01 September 2012

Idealisme yang Realistis


Oleh: Andika Sukandi


Banyak mahasiswa yang di Drop-out dan tidak lulus kuliah. Tetapi, mereka malah menjadi seorang yang sukses luar biasa karena paham idealisme yang diusungnya. Masih berlaku kah konotasi negatif drop-out di masyarakat?

Pandangan miring akan istilah drop-out, telah menggelitik nurani untuk dipertanyakan kembali tentang konotasi negatif istilah ini. Sebuah istilah yang menyudutkan setatus sosial para mahasiswa di masyarakat yang gagal dalam perkulihannya. Begitu jelek kah setatus mantan mahasiswa yang mendapatkan title tersebut? Apakah keberhasilan seseorang dipandang dari pencapainnya lulus dari perguruan tinggi?

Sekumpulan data

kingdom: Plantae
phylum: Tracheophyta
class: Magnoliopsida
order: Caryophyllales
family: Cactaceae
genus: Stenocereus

Latihan: Menurut teks tentang drop-out, apa yang membuat banyak mahasiswa yang di-drop-out justru menjadi orang yang sukses luar biasa? Baris-baris di atas merupakan bahan yang terpisah dari teks tentang drop-out.

Hasil: Paham idealisme yang mereka usung.